Work out a mechanism which allows the government to take over old cattle. It is unfair to ask cattle farmers to look after non-lactating cattle. If someone can make money through cattle-dung and urine, great. Give the old cattle to them,. Don’t burden the farmer.
The government should work out a compensation scheme for the meat and leather industry as well.
Then came tax measures and financial allocations meant to slow down the growth of the legendary milk industry.
Needed: other reforms
Bring about genuine reforms in the banking and finance sector. A simple instance confirms this -- when the RBI governor ordered RBI officials to cease being on boards of banks, why did the government reverse this order and allow the conflict-of-interest situation to prevail with the regulator becoming a participant in bank frauds.
Do not dilute the role of the RBI as the regulator. When it comes to Google Pay, why is NPCI trying to be the regulator, even though the RBI has not given Google the required licence?
Why is there no regulator for epayments?
And why have the people who abetted bank frauds – bank managers and senior bureaucrats – not been prosecuted.
Second, the best growth comes when there is competition. The government has shriveled up competition, especially in sectors that are natural monopolies – shipping, aviation, and airports. Never allow one party to become a monopoly. The risk is higher costs of doing business when competitors fade away. It almost happened to the telecom sector. But this sector escaped through the skin of its teeth. Ditto when it comes to cabotage laws. Allow foreign flag vessels to compete with domestic flag vessels. The government has almost sold off the shipping sector to foreign flags.

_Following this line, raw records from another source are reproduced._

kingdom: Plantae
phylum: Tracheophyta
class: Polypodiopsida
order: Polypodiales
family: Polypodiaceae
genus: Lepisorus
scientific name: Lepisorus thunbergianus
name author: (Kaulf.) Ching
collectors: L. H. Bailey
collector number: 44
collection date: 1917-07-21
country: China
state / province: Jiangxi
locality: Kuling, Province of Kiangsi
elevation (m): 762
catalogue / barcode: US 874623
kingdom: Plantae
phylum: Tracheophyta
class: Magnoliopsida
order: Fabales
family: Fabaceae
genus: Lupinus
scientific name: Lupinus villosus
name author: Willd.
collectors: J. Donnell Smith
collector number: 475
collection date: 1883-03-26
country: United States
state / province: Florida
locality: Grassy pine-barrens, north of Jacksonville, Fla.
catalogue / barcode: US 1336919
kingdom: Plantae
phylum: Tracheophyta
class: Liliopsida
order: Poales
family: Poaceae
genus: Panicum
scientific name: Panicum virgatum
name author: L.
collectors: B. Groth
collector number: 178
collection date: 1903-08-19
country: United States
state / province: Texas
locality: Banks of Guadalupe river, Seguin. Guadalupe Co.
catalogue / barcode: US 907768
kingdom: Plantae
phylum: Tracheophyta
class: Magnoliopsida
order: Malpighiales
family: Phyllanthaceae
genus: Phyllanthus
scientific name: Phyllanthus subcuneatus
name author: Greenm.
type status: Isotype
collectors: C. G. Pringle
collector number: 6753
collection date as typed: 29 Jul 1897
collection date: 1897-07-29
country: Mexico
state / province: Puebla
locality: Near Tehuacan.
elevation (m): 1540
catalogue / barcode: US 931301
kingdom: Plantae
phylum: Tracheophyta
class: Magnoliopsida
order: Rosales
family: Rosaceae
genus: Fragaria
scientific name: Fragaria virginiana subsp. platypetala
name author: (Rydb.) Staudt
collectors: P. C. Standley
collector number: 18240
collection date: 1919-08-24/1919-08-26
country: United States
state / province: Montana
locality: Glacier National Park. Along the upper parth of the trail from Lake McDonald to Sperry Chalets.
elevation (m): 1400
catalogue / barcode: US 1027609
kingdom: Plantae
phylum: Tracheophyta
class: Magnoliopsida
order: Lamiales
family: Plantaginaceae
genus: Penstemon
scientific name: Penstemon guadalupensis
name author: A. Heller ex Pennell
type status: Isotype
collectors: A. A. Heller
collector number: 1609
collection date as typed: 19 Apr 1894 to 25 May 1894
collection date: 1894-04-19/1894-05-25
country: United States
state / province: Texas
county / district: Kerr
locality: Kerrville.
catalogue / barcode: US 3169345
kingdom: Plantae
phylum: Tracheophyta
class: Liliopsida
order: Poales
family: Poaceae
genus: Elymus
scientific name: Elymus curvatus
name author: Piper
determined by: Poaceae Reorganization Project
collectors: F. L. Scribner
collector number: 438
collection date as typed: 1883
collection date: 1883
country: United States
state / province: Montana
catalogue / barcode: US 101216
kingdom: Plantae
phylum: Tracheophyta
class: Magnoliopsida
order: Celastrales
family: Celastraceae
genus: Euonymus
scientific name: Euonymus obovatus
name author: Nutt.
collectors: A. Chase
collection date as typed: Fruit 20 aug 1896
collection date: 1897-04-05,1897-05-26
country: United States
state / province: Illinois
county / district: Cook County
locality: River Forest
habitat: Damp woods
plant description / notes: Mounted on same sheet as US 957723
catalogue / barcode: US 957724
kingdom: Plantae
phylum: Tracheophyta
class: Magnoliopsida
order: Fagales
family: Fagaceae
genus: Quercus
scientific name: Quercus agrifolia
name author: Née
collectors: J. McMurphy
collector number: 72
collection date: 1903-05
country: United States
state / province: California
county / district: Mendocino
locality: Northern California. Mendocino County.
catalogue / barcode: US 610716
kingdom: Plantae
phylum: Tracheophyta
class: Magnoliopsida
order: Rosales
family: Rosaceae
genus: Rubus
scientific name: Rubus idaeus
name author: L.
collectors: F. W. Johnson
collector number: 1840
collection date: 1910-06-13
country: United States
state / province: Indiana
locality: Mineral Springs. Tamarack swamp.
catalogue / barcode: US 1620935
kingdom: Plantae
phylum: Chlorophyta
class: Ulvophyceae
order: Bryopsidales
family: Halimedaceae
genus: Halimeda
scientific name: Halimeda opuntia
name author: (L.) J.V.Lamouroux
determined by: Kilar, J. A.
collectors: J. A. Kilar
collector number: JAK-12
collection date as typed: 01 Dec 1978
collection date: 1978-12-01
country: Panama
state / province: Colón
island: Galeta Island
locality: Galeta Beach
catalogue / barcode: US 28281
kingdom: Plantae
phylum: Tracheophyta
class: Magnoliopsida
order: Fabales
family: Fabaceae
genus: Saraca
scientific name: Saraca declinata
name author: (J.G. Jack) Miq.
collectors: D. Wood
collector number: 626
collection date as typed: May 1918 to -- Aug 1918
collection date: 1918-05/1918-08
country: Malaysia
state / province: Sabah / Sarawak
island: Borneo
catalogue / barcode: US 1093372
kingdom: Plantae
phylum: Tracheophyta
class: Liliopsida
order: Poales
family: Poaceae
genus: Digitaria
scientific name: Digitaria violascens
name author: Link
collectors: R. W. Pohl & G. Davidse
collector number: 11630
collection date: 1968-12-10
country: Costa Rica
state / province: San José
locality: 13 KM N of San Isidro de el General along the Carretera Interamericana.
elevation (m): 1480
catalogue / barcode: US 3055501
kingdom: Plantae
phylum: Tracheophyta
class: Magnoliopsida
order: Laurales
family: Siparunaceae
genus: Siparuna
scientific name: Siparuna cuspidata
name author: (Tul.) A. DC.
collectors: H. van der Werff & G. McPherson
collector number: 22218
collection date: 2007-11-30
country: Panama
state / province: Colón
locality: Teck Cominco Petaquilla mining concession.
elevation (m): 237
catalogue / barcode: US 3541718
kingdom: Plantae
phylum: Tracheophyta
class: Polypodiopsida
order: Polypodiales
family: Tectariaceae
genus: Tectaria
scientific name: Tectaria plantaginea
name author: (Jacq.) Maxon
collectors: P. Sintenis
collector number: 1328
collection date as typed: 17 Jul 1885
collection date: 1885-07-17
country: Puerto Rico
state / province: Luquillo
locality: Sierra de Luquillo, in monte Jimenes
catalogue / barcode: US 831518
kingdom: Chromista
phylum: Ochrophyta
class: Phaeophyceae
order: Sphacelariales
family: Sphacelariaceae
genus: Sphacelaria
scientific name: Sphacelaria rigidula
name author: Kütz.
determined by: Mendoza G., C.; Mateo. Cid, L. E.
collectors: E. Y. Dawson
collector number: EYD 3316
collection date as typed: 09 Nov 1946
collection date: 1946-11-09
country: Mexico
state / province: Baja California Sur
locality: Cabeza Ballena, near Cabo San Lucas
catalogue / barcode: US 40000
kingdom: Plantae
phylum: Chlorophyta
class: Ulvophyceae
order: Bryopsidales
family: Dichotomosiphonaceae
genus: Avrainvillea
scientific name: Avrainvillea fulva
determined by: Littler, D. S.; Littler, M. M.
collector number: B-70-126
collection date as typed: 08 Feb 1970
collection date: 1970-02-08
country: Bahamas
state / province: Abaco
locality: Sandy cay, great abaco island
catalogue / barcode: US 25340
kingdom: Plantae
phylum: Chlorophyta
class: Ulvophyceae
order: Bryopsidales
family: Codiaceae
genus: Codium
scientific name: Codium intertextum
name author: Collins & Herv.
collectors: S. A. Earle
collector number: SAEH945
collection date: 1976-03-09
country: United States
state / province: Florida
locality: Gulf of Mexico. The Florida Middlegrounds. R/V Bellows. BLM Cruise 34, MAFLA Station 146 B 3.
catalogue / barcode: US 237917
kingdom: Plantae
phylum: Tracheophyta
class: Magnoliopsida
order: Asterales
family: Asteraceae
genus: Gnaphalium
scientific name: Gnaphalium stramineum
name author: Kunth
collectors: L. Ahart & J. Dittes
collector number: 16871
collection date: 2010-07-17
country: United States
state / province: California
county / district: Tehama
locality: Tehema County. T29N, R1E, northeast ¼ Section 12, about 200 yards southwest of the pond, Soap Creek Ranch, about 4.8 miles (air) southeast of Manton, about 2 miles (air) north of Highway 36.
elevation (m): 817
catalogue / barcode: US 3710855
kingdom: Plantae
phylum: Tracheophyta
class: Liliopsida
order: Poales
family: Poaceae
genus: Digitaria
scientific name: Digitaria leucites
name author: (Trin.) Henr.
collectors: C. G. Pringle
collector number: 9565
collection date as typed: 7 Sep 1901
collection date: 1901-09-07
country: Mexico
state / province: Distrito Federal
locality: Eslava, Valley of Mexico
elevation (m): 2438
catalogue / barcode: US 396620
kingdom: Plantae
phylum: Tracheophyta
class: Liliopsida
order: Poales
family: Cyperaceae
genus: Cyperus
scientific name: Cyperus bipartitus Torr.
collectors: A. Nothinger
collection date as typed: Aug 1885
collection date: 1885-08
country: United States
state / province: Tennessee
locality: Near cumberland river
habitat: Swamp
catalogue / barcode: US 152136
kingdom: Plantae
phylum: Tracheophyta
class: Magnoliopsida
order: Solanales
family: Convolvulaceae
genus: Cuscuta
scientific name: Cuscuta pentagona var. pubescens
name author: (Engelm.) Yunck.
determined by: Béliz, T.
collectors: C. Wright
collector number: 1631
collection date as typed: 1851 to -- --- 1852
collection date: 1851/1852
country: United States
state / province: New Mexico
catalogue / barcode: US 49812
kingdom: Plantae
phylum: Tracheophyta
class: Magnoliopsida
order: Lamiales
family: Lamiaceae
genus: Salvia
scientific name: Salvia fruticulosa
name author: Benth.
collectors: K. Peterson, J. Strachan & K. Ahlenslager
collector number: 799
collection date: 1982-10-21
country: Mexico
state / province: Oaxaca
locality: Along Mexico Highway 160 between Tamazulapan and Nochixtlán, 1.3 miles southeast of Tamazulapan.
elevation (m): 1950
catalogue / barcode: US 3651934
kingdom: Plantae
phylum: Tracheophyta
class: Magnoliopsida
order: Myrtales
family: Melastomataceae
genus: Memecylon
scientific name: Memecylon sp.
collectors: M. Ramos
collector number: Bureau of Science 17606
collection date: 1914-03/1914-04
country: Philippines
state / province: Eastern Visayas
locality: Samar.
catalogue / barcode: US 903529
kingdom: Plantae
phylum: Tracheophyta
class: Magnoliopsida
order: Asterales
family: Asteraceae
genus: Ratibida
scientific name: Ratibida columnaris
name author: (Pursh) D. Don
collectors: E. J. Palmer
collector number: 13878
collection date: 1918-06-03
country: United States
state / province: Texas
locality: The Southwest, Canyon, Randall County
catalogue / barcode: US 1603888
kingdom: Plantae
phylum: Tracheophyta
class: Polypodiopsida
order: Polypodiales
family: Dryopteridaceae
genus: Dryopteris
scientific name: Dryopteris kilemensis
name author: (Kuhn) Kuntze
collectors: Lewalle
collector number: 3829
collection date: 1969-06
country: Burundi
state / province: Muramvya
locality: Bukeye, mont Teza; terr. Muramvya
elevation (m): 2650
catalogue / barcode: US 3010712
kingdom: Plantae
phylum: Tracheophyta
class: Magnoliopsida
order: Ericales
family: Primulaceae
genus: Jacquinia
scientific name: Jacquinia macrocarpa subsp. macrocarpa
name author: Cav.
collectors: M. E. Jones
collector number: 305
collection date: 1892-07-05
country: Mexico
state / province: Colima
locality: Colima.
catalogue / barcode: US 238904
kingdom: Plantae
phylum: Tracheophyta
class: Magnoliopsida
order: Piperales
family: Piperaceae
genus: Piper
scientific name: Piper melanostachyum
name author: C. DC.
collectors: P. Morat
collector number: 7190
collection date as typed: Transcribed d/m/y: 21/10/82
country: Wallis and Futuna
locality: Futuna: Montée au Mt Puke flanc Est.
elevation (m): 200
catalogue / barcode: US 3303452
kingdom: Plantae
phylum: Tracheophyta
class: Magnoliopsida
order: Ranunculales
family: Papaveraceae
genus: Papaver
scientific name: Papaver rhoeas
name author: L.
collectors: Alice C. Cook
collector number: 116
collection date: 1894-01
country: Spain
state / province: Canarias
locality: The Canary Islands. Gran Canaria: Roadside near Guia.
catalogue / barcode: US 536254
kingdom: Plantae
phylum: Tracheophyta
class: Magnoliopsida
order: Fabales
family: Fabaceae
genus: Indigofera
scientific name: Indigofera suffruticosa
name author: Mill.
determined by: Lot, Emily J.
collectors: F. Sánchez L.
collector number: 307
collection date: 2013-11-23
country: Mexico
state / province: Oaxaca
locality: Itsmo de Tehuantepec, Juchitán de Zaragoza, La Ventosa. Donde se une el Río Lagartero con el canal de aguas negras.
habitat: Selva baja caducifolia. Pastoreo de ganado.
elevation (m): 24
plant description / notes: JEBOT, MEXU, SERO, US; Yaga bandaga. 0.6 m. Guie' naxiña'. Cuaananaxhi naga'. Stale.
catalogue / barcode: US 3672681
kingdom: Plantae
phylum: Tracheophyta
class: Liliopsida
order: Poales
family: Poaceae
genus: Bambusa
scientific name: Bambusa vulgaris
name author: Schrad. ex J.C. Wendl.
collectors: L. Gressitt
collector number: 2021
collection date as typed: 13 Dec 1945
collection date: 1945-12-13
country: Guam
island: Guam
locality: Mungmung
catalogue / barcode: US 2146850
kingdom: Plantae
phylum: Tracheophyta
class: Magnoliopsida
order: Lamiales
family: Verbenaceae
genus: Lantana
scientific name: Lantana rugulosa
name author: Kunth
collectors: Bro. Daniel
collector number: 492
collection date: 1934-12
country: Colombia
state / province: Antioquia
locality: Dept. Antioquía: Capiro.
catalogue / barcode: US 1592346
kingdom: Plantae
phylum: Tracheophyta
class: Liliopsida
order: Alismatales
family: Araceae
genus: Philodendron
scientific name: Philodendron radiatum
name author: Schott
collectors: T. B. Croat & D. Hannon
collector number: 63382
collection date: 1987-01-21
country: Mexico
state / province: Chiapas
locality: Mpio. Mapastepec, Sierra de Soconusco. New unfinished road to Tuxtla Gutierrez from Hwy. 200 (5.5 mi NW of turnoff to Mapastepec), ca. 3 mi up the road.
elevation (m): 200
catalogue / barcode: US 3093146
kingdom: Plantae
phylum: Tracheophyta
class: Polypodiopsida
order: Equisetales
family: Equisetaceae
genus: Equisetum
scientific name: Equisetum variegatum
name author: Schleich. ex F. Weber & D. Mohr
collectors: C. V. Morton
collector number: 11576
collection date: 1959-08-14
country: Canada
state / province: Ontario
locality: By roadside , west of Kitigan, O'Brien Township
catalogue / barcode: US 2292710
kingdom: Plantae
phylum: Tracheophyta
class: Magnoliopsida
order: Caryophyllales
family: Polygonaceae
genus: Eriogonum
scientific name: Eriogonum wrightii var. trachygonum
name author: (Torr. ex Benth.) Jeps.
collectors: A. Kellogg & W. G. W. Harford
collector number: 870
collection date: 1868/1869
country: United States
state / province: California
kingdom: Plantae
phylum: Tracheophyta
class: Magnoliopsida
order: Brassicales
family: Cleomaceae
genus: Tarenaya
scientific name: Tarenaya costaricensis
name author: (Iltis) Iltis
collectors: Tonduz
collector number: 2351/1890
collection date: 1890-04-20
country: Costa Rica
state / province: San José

Finally, the government should get back to its original mission – less government, more governance. Till now, the opposite has been the case. Business grows marvelously when the government keeps its nose away from day-to-day business. It flourishes in territories where there is the rule of law and less of the police raj. And it blossoms when there is competition.
The pandemic has helped highlight the crisis ahead. Little investment is being made. The negative growth of capital goods tells you the story (see chart). A bigger crisis awaits India on the external relations front. But more on that later.
The first wave was bad. The second and subsequent waves could be worse. A course correction is urgently required.